Although several of the nominated pictures have been popping up as favorites among critics groups, guild awards and the Golden Globes, Tuesday’s nominations end what has been months of speculation about a murky Oscar race that has left prognosticators with few real frontrunners.

“The Artist,” which premiered at the Cannes Film Festival in May, adds 10 Oscar noms to the Producers Guild of America best picture award it earned last weekend, best comedy/musical at the Golden Globes, and more than a dozen critics groups’ awards over the last two months. Director Michel Hazanavicius is up for a Directors Guild of America award, and the film’s cast has a Screen Actors Guild acting ensemble nom. The DGA and SAG ceremonies take place this weekend.

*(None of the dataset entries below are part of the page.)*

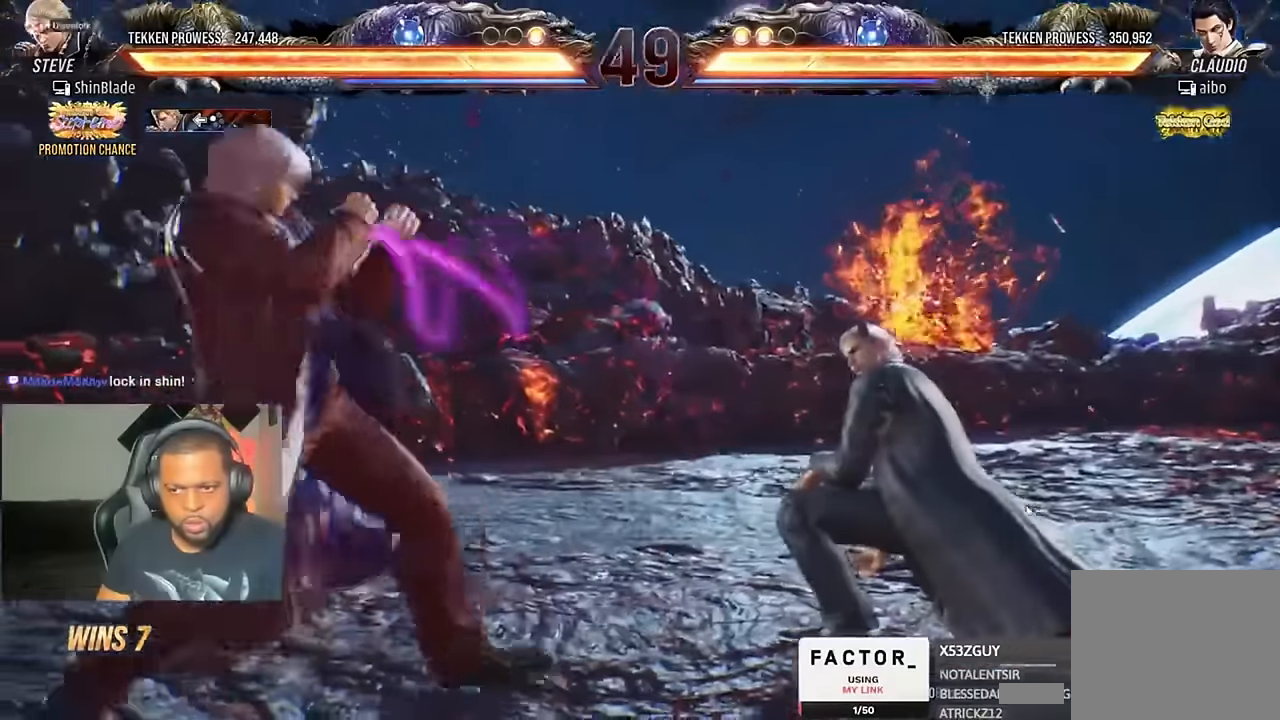
{"dt_ms": 500, "buttons": ["TRIANGLE"], "left_stick": "center", "right_stick": "center", "events": [[200, "DPAD_LEFT", "up"], [366, "CIRCLE", "down"], [366, "CROSS", "down"], [466, "CIRCLE", "up"], [466, "CROSS", "up"], [500, "TRIANGLE", "down"]]}
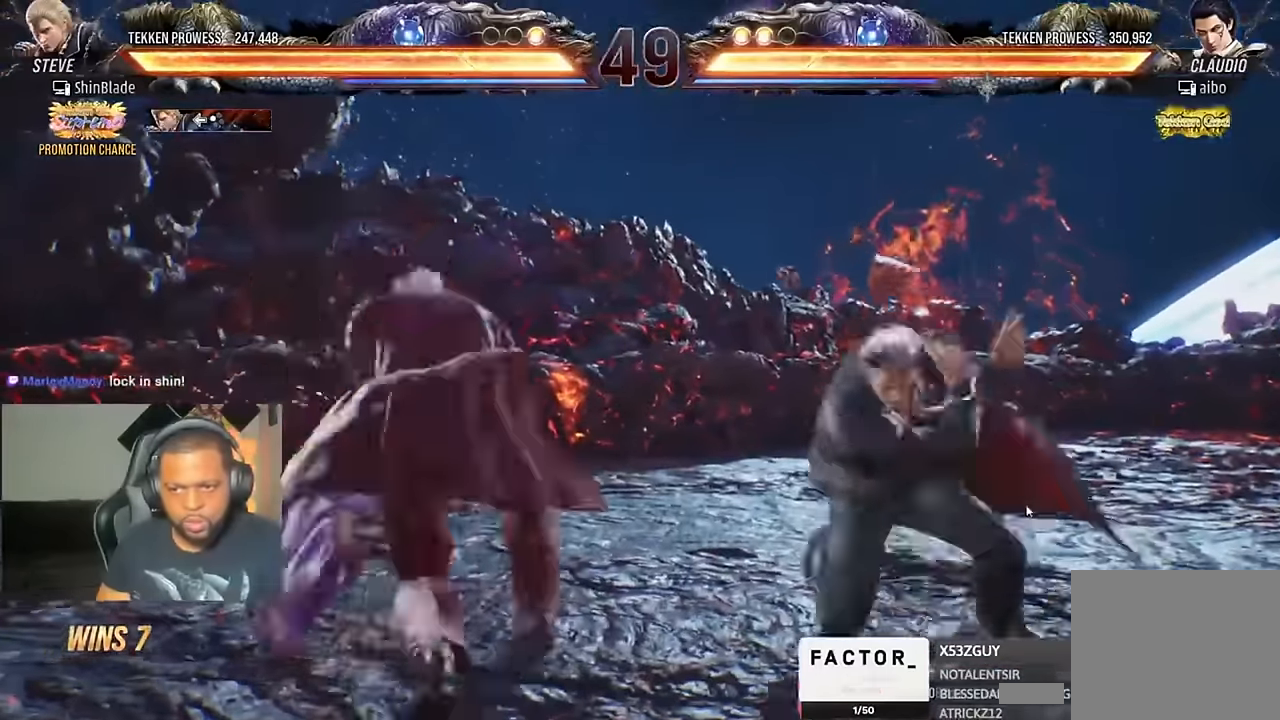
{"dt_ms": 1000, "buttons": ["CROSS", "DPAD_LEFT"], "left_stick": "center", "right_stick": "center"}
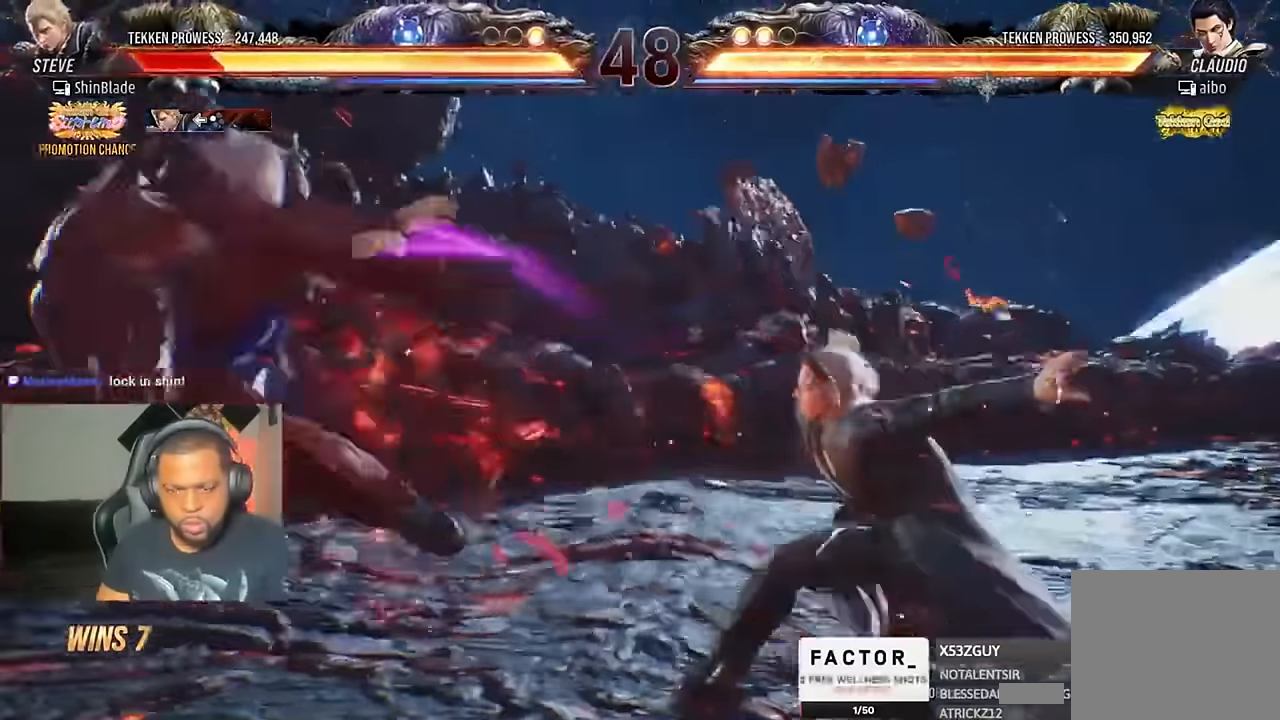
{"dt_ms": 500, "buttons": ["DPAD_LEFT"], "left_stick": "center", "right_stick": "center"}
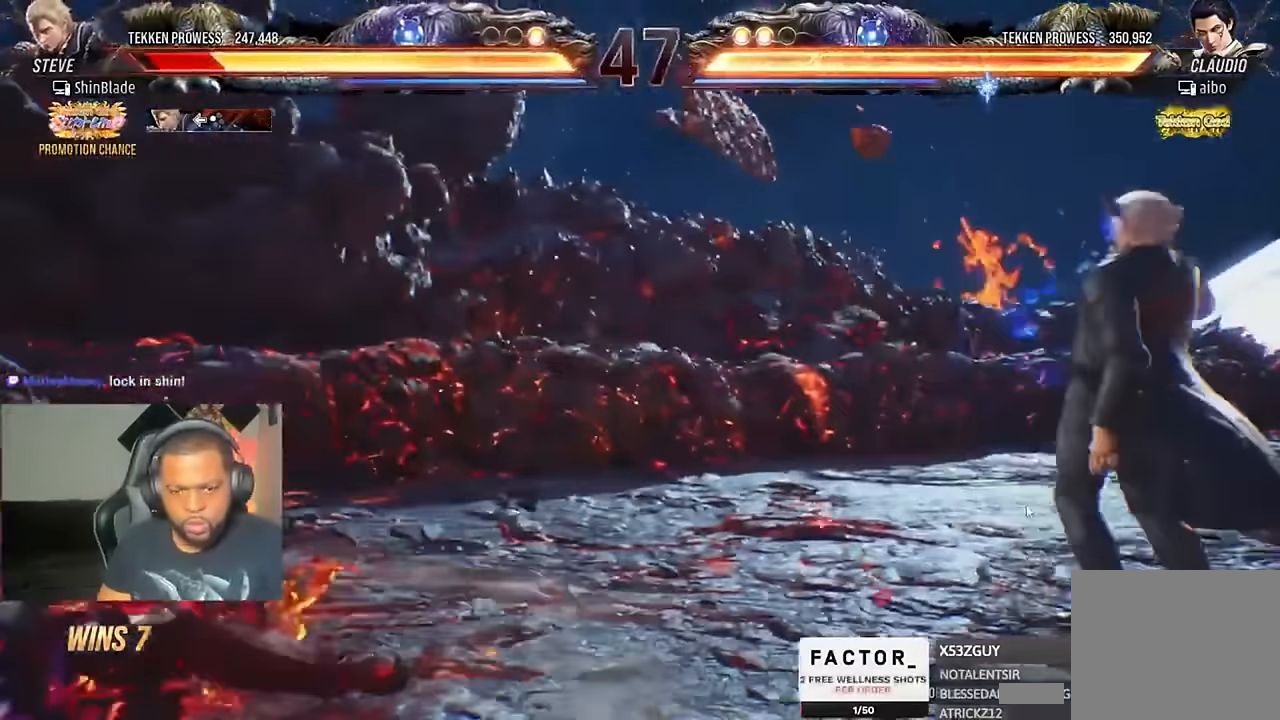
{"dt_ms": 500, "buttons": ["DPAD_RIGHT"], "left_stick": "center", "right_stick": "center", "events": [[166, "DPAD_LEFT", "up"], [400, "DPAD_RIGHT", "down"], [466, "DPAD_RIGHT", "up"], [500, "DPAD_RIGHT", "down"]]}
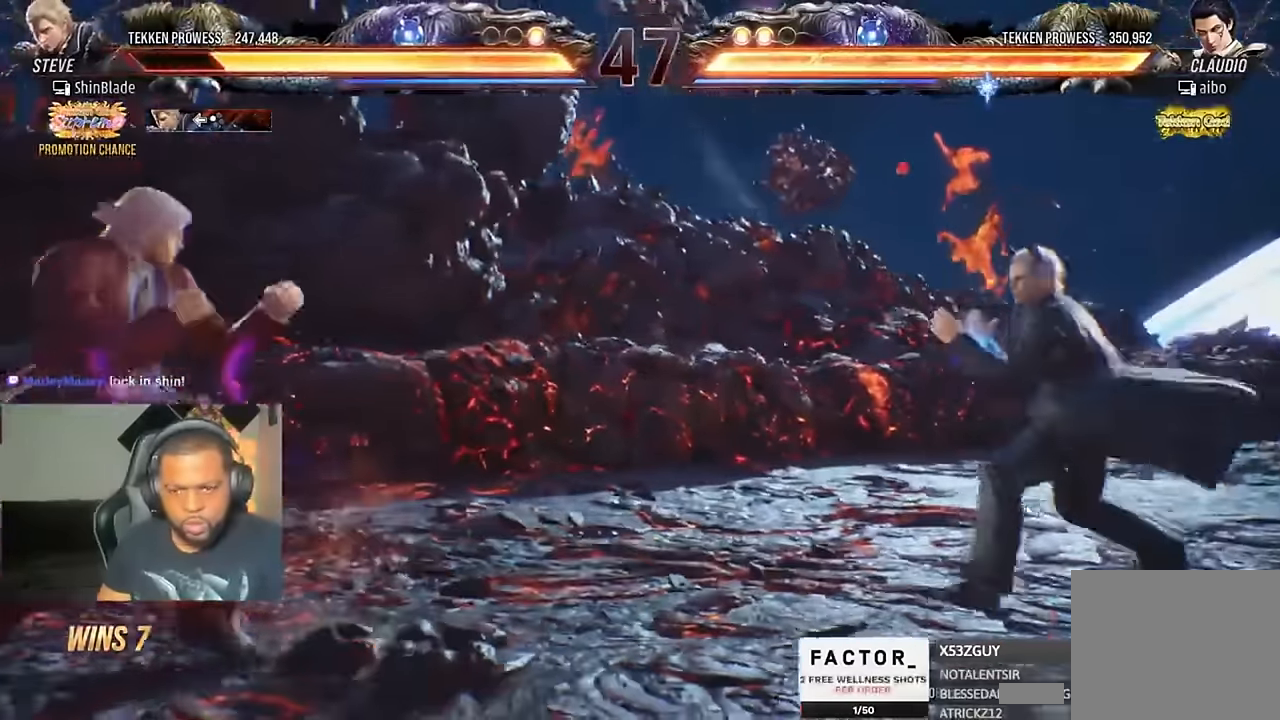
{"dt_ms": 500, "buttons": [], "left_stick": "center", "right_stick": "center", "events": [[100, "SQUARE", "down"], [133, "DPAD_RIGHT", "up"], [233, "SQUARE", "up"], [433, "DPAD_LEFT", "down"], [500, "DPAD_LEFT", "up"]]}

If “The Artist” were to win on Feb. 26, it would be the first black-and-white silent film to earn a best picture Oscar since “Wings” took home the prize at the first annual Academy Awards in 1929

Ten films have been nominated for the past two years, but the Academy changed the rules in June to make it possible for five to 10 pics to receive noms based on whether they receive at least 5% of the first-place votes cast on nomination ballots.

“A Best Picture nomination should be an indication of extraordinary merit. If there are only eight pictures that truly earn that honor in a given year, we shouldn’t feel an obligation to round out the number,” said Bruce Davis, the academy’s retiring executive director.

Academy president Tom Sherak and 2010 Oscar nominee Jennifer Lawrence, who will next be seen in Lionsgate’s “The Hunger Games,” announced the nominations at a 5:30 a.m. press conference from the Samuel Goldwyn Theater at Academy headquarters in Beverly Hills.

Final ballots will be mailed to voters on Feb. 1 and are due back to the Academy by 5 p.m. Feb. 21 for PricewaterhouseCoopers to tally.

The 84th annual Academy Awards will be televised live by ABC on Feb. 26 from the Kodak Theatre at Hollywood & Highland and broadcast to more than 200 countries around the world. Billy Crystal returns as host.